News of Gibson's death didn't break until Wedsnday, an unusually long time in the age of TMZ, but of course, Gibson wasn't that famous. In the month before his death was made public, the complete phrase "Henry Gibson" showed up on twitter a total of eight times. (Interestingly, one of those instances was to announce that Gibson himself had joined twitter. The account, which was started in July, was never verified, and may not have really been Gibson, as it posted a tribute to Gibson in the third person on the 16th.)
The first Twitterer to report Gibson's death was KarmicRelief at 6:11 PM GMT (10:11 am PST). KarmicRelief's real name is Shelley Ackerman, a "celebrity astrologer" of some note (see her website here) who's made numerous appearances on TV. Her tweet linked not to an obituary, but some sort of astrological chart posted on Ackerman's facebook fan page:
Strangely, a full hour passed between Ackerman's tweet and the next one. Did Ackerman have some sort of advanced knowledge of Gibson's death? Was it written in the cosmos?

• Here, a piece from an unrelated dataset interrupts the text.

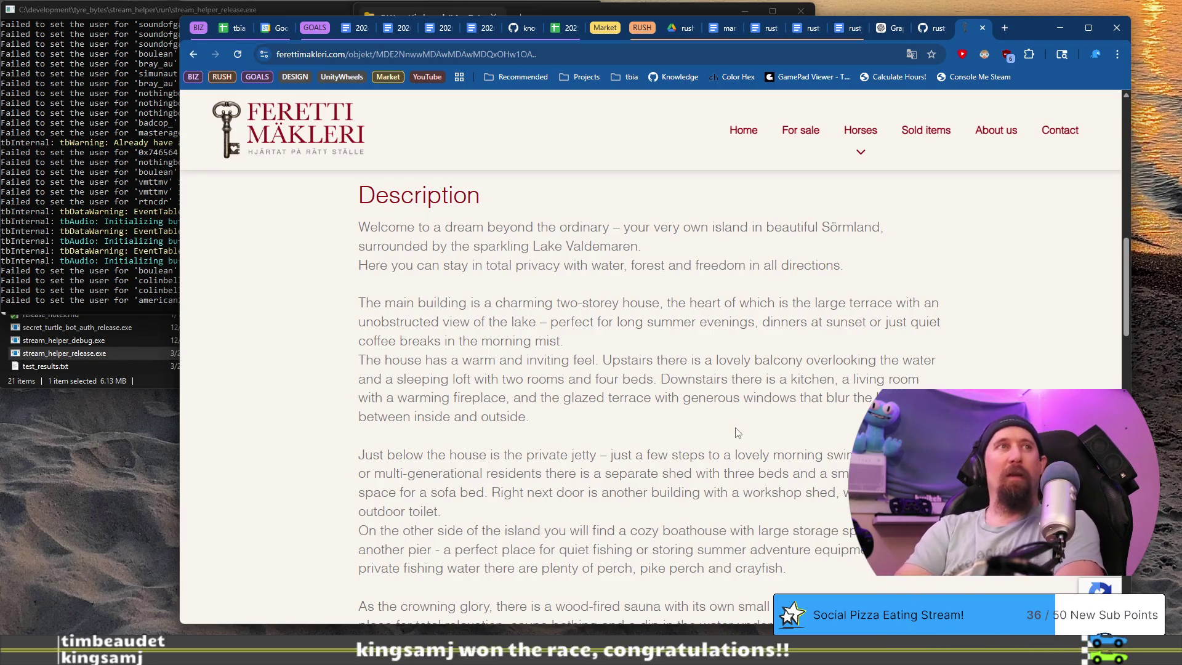
{"action": "scroll", "coordinate": [738, 432], "scroll_direction": "up", "scroll_amount": 10}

I talked to Shelley on the phone. She told me that she learned of Gibson's death through her friend Kevin, an actor. Kevin had posted something on facebook minutes before she had. She noted that the three celebrities that had died early in the week (Patrick Swayze, Mary Travers, and Gibson) all had "degrees between 24 and 27 degrees of Virgo."
She had fond memories of watching Gibson on Laugh-In: "I remember those poems. I was beginning high school. He was unbelievable."
The next tweet came from The Hollywood Reporter, which linked to its own obituary of Gibson. That tweet was re-tweeted four times in the next five minutes. Those tweets were re-tweeted. And so on. For the next hour, Gibson's death was tweeted roughly two to four times a minute.
Many made reference to the large quantity of celebrity deaths lately. Some were funny. Some were in a different language. I liked this one, from Hart Hanson, creator of the TV series Bones. Two hours and twelve minutes after the THR tweet, a friend of mine, Richard Rushfield, tweeted Gibson's death, which is how I found out about it.
About twenty minutes later, @LATimestot weighed in. After that, Gibson-death tweets increased in frequency to about 6 a minute. Over the next day, more than 1,000 tweets mention Gibson's death. According to @trendhistory, Gibson was an off-and-on trending topic that day and the next morning.
Gibson's newspaper obituaries were fairly mundane. His career didn't shatter the earth, like Michael Jackson's. But hearing people's personal memories of Gibson- whether it be from a friend, from an astrologer, or through twitter- was quite moving. Lesser celebrities like Gibson touch people in ways that are more personal. Relating to a minor character in a movie makes you special, makes you different. Everyone loves Humphrey Bogart. Loving the Nazi from The Blues Brothers says something about who you are.
I will remember Gibson mostly from the film Nashville, a movie I always wished I liked more than I actually did (as opposed to Magnolia, a film I relished in disliking). The finale, with Gibson singing, is pretty powerful though; it's such a strange, wonderful moment.
"Y'all take it easy now. This isn't Dallas, it's Nashville! They can't do this to us here in Nashville! Let's show them what we're made of. Come on everybody, sing! Somebody, sing!"